Environmental differences
This is the area that Andreas is talking about. And the Padre problem I mentioned on Monday is one example of this. Padre runs on several different platforms. And some dependencies will only be required on certain platforms. For example the Win32::API module is only required if the module is being installed on Windows.

But it’s not just different operating systems or architectures that cause problems like this. If you’re trying to use Plack on a server with Apache 2 installed, you’ll need Apache2::Request. If your server has Apache 1 installed you’ll need Apache::Request. In each case, you won’t need the request module for the Apache version that you aren’t using. As things stand, the META.yml for Plack doesn’t list either of the Apache request modules, but a more intelligent system could work out which one of them is required and add that one to the list of dependencies.

“Choose One” requirements
Some modules exist simply as a way of allowing the user to choose between one of a number of implementations of a feature. A good example is JSON::Any. There are (at least) three different JSON modules on CPAN – JSON, JSON::DWIW and JSON::XS). Different systems will have different ones installed. JSON::Any allows a program to use any JSON module and not care which of them is installed. But how do you model that dependency? If you make any (or all) of the supported modules a required dependency, you rather miss the whole point of the module. JSON::Any’s META.yml ignores the problem and leaves it to the Makefile.PL to work out what to do. The Fedora RPM for this module takes a weird approach and makes JSON::XS a required dependency. Even if META.yml could support this mode of working, RPM doesn’t have this feature.

Added features
Some modules have optional requirements. That is, if certain other modules are installed then the module gains more features. One example is the Template-XML distribution. Template-XML contain a plugin (Template::Plugin::XML) for the Template Toolkit. Template::Plugin::XML is a wrapper around a number of XML processing modules. If a particular module (for example, XML::DOM) is installed then Template::Plugin::XML allows the user to uses XML::DOM for XML processing. It works similarly for XML::LibXML, XML::Parser, XML::RSS, XML::Simple and XML::XPath. None of them are required, different functionality is turned on for each one that is installed. You don’t have to configure Template::Plugin::XML at all to work with these modules. It just works if a particular module is installed. If, at a later date, you remove that module then Template::Plugin::XML removes the features supported by that module.

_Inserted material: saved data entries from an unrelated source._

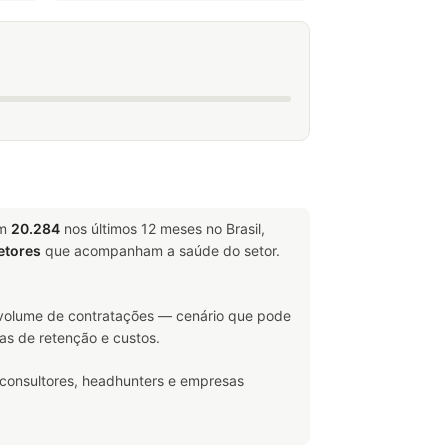
am
20.284
nos últimos 12 meses no Brasil,
etores
que acompanham a saúde do setor.
volume de contratações — cenário que pode
as de retenção e custos.
 consultores, headhunters e empresas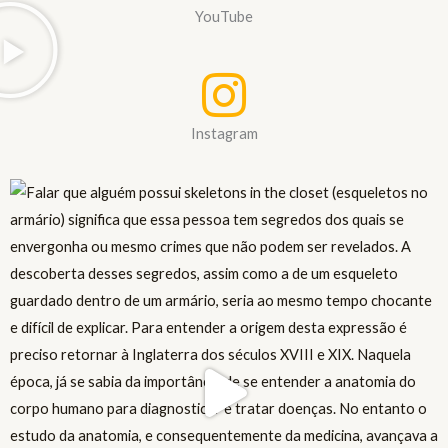
YouTube
Instagram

This seems to be somewhere where I have philosophical differences with the Fedora RPM packaging team. I believe that all of these modules should be seen as optional and there for shouldn’t be listed as dependencies in the META.yml or the RPM. The Fedora team disagrees. They want each RPM to depend on all of the modules it needs in order to have as many features as possible, The Template-XML RPM therefore requires all of the XML processing modules I listed above. That seems wrong to me.

META.yml supports the concept of  “recommended modules”. I think that these optional modules should be listed there. But I don’t believe that RPM has a similar feature.

So there are a few problems that I see with the META.yml approach. In the face of these issues I should probably back down slightly from my previous position that META.yml is the definitive way to get a list of dependencies. What I now believe is that parsing META.yml will give you a better position to start from than parsing the Perl code and extracting all of the “use” statements.

But I hadn’t previously heard of the MYMETA.yml that Andreas mentioned in his email. That’s certainly a way to get round the environmental differences I listed above. I don’t think it solves the other two issues though.

Are there any other corner cases that I’ve missed. Does anyone else have any opinions on building RPMs from CPAN distributions?